The following is synthetic data.

|ID `.load(ID)`|Description|
|:--|:--|
|'troy-1bw-train'|Synthetic data based on the One Billion Words Benchmark for distillation [[Tarnavskyi,+ 2022]](https://aclanthology.org/2022.acl-long.266/).|
|'troy-1bw-dev'|Another split of the synthetic data based on the One Billion Words Benchmark for distillation [[Tarnavskyi,+ 2022]](https://aclanthology.org/2022.acl-long.266/).|
|'troy-blogs-train'|Synthetic data based on the Blog Authorship Corpus for distillation [[Tarnavskyi,+ 2022]](https://aclanthology.org/2022.acl-long.266/).|
|'troy-blogs-dev'|Another split of the synthetic data based on the Blog Authorship Corpus for distillation [[Tarnavskyi,+ 2022]](https://aclanthology.org/2022.acl-long.266/).|
|'pie-synthetic-a1'|Synthetic data based on the One Billion Words Benchmark [[Awasthi+ 19]](https://aclanthology.org/D19-1435/).
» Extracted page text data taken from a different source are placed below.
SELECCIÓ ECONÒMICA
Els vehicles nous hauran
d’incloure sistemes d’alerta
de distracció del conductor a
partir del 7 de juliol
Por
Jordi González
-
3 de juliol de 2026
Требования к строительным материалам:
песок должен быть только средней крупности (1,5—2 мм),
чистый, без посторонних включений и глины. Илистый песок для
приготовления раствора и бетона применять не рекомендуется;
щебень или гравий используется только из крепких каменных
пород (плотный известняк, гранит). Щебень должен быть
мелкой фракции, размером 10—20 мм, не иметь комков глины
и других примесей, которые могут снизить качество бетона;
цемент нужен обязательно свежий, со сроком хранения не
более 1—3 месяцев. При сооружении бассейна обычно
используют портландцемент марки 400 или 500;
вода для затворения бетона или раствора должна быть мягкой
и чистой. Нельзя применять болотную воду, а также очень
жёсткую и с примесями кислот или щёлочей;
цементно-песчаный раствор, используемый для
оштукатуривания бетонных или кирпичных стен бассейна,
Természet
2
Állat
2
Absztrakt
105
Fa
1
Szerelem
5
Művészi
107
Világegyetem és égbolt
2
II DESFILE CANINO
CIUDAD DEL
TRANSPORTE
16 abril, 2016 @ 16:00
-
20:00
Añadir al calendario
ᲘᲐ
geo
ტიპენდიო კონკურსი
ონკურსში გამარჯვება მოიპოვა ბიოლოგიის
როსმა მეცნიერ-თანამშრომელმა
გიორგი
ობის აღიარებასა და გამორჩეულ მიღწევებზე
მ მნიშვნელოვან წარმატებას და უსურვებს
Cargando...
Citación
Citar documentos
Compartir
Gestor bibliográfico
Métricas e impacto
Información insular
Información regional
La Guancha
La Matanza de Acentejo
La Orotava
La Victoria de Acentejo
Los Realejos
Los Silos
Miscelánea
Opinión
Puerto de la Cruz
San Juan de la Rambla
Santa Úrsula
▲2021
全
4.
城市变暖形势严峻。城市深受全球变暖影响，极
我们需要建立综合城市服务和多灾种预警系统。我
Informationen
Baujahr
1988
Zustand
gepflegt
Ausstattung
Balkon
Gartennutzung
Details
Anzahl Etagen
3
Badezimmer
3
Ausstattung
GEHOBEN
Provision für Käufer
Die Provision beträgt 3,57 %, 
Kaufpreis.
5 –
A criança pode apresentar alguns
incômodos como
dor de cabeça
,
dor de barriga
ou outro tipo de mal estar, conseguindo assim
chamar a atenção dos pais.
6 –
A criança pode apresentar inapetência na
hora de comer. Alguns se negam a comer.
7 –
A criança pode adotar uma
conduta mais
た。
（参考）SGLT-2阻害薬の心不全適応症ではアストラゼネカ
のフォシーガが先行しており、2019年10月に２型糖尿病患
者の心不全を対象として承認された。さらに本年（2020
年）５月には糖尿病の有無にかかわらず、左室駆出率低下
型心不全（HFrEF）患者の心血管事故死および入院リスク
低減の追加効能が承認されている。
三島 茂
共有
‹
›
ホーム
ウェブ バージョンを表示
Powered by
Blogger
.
You can also specify `a2`, `a3`, `a4`, and `a5`. [This attachment](https://aclanthology.org/attachments/D19-1435.Attachment.pdf) describes how to make synthetic errors.|

### Non-public datasets

|ID `.load(ID)`|Description|
|:--|:--|
|'nucle-train'|NUCLE training set. [[Dahlmeier+ 2013]](https://aclanthology.org/W13-1703/)|
|'lang8-train'|Lang-8 training set. [[Mizumoto+ 2012]](https://aclanthology.org/C12-2084/) [[Tajiri+ 2012]](https://aclanthology.org/P12-2039/)|

### nucle-train

- Request data from [HERE](https://www.cl.cam.ac.uk/research/nl/bea2019st/).
- You will receive an email with release3.3.tar.bz2 attached.
- `mkdir <base_path>/nucle/` and put the data as ` <base_path>/nucle/release3.3.tar.bz2`.
- You can now use the data with `.load("nucle-train")`. The data will be extracted automatically.

### lang8-train

- Request data from [HERE](https://www.cl.cam.ac.uk/research/nl/bea2019st/).
- You will receive an email titled "[NAIST Lang-8 Corpus of Learner English for the 14th BEA Shared Task]".
- `mkdir <base_path>/lang8/` and put the data as `<base_path>/lang8/lang8.bea19.tar.gz`.
- You can now use the data with `.load("lang8-train")`. The data will be extracted automatically.